▸ **Extrait fourni**:
Les procédures s'appuient sur les règles posées par l'article 5 de la
convention d'application de l'accord de Schengen, qui s'imposent à la
principauté, conformément aux principes énoncés dans le premier échange de
lettres. Les autorités monégasques ont toutefois la possibilité de renforcer
ces règles ou de refouler un étranger qui, même s'il répond aux critères
Schengen, est jugé indésirable dans la principauté.
Conséquence logique : ce second échange fixe également les conditions
d'appréhension des personnes inscrites au système d'information Schengen et de
transfert en France, à moins que ces personnes ne soient également recherchées
à Monaco, y bénéficient du privilège de juridiction ou relèvent des
juridictions pénales locales.
Enfin, les modalités du contrôle que les autorités françaises effectuent aux
points de passage suivent une doctrine bien établie et constante en matière de
faute, de responsabilité et de compétence judiciaire.
Telles sont, monsieur le président, monsieur le rapporteur, mesdames,
messieurs les sénateurs, les principales observations qu'appellent les accords
sous forme d'échanges de lettres portant aménagements du titre Ier et
application de l'article 7 modifié de la convention de voisinage entre la
France et la principauté de Monaco du 18 mai 1963, signées à Paris et à Monaco
le 15 décembre 1997, qui font l'objet des projets de loi aujourd'hui proposés à
votre approbation.
M. le président.
La parole est à M. le rapporteur.
M. Xavier de Villepin,
président, en remplacement de M. Masson, rapporteur de la commission des
affaires étrangères, de la défense et des forces armées.

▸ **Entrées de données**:
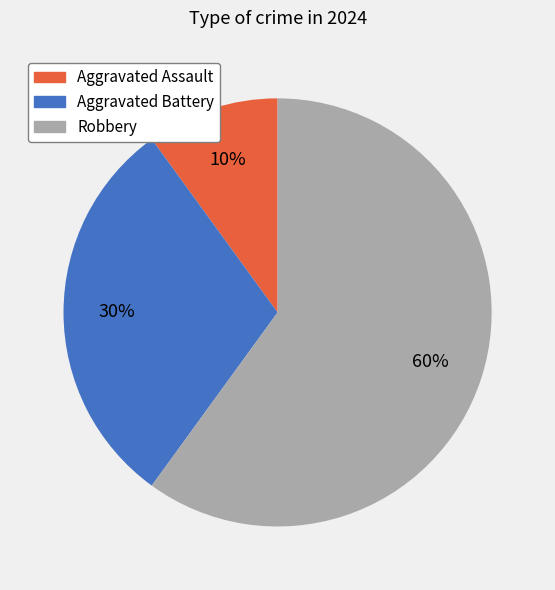

To the nearest percent, what percentage of the pie is Aggravated Assault?

10%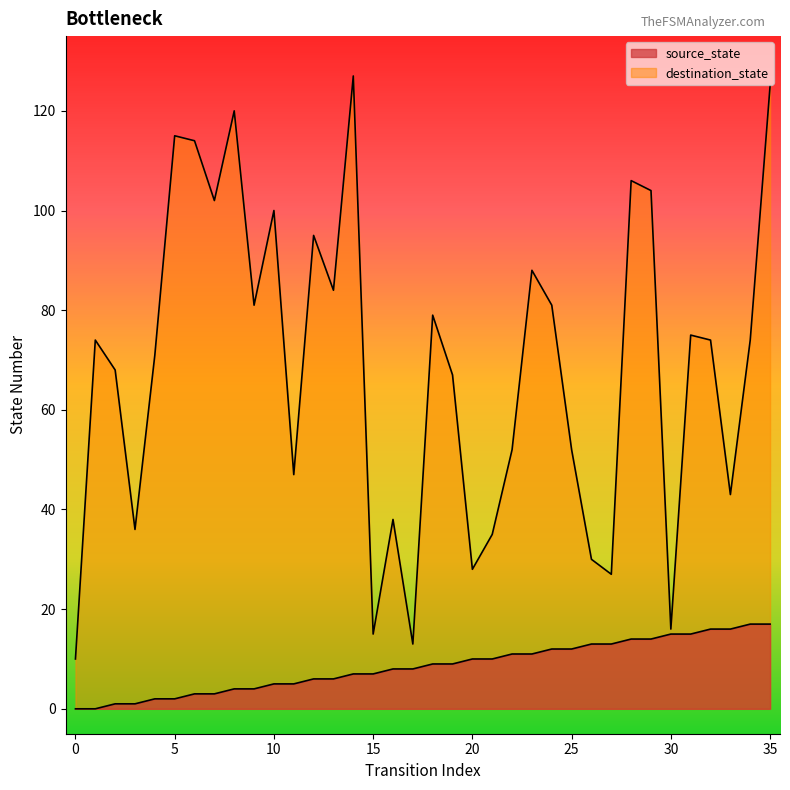

Rank the series by their maximum value, from lowest to highest.

source_state, destination_state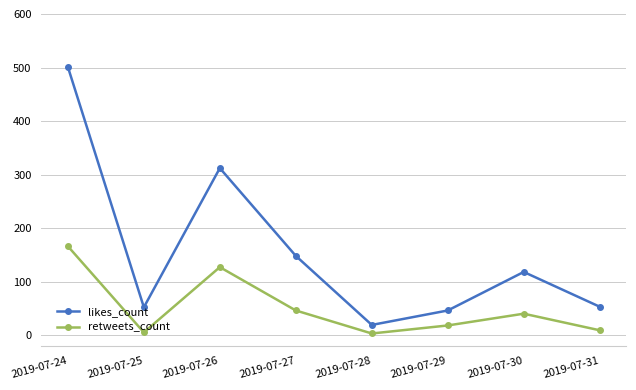

Which series has the widest spread of values?

likes_count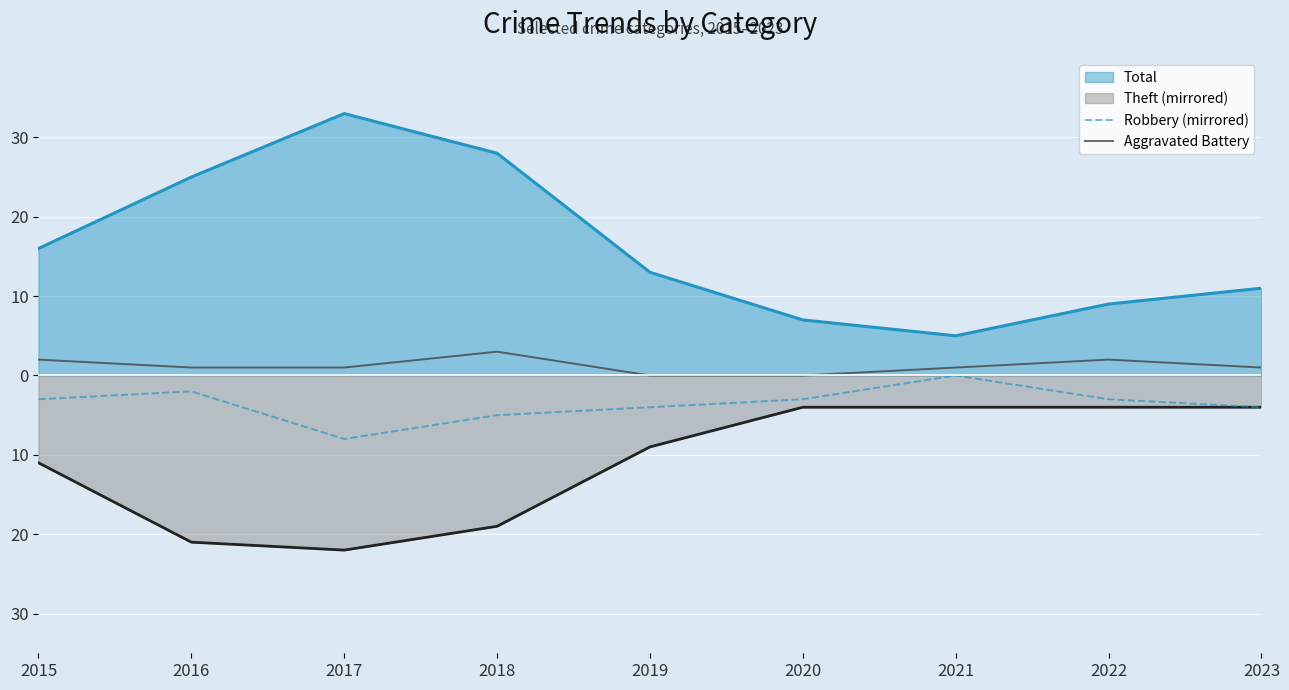

True or false: Robbery (mirrored) and Aggravated Battery intersect in this chart.

False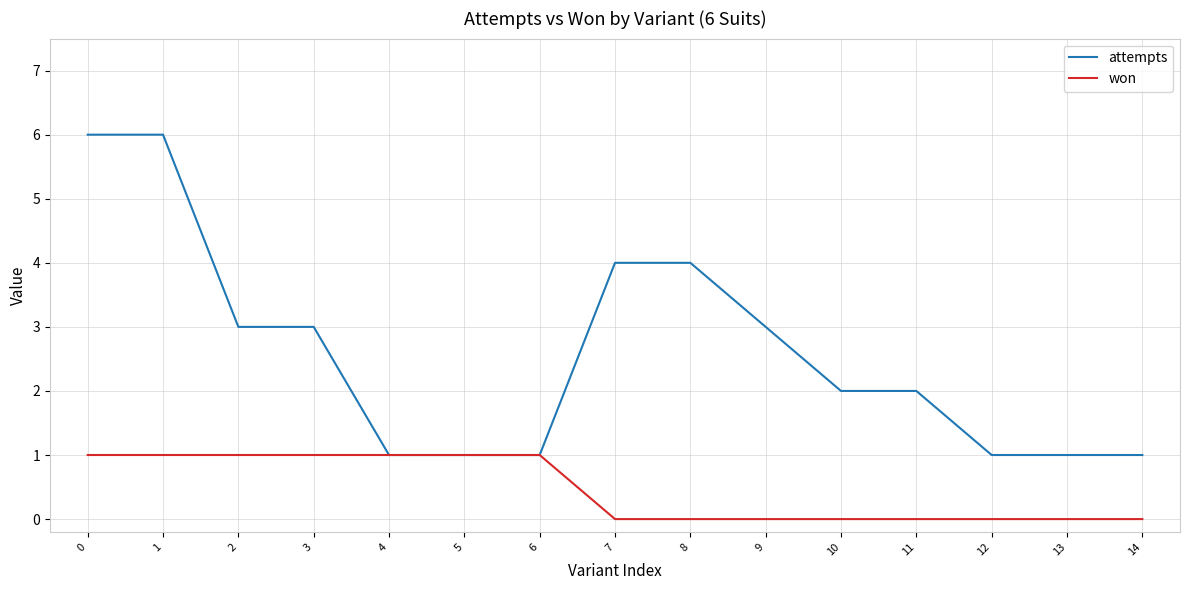

At 2, list the series in order from largest to smallest.

attempts, won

▸ **Consignes**:
1. Dans l'extrait sur les accords entre la France et Monaco, sur quel article de la convention d'application de l'accord de Schengen les procédures s'appuient-elles ?
2. Rédigez la suite de l'extrait sur les accords entre la France et Monaco, en reprenant après sa dernière phrase.
Les entrées de données forment un matériau distinct de l'extrait.

▸ **Réponses attendues**:
1. Elles s'appuient sur l'article 5 de cette convention.

2.
Monsieur le
président, monsieur le secrétaire d'Etat, mes chers collègues, M. Paul Masson,
empêché, m'a demandé de présenter à sa place ces deux accords qu'il avait
commentés en commission, avec la grande compétence que lui donne sa
connaissance du dossier Schengen.
En effet, les deux présents accords sous forme d'échange de lettres entre la
France et Monaco ont pour objet d'adapter le volet de la convention de
voisinage de 1963 consacré à l'entrée, au séjour et à l'établissement des
étrangers aux dispositions de la convention d'application de l'accord de
Schengen.
Je ne reviendrai pas sur le dispositif de ces deux textes que vous venez de
présenter avec talent, monsieur le secrétaire d'Etat.
Je rappellerai qu'ils s'inscrivent dans le réseau très étroit des relations
nouées entre notre pays et Monaco depuis plusieurs siècles. Aux termes du
traité d'amitié protectrice du 17 juillet 1918, la France garantit l'intégrité
du territoire monégasque et, en retour, la principauté s'engage à ne rien
entreprendre qui puisse nuire aux intérêts de la France et à consulter au
préalable notre pays dans la conduite de ses relations internationales.
Par ailleurs, sur le plan institutionnel, la principauté réserve plusieurs
hautes fonctions à des Français. Il en est ainsi notamment pour les fonctions
de ministre d'Etat, qui assiste le prince dans l'exercice du pouvoir
exécutif.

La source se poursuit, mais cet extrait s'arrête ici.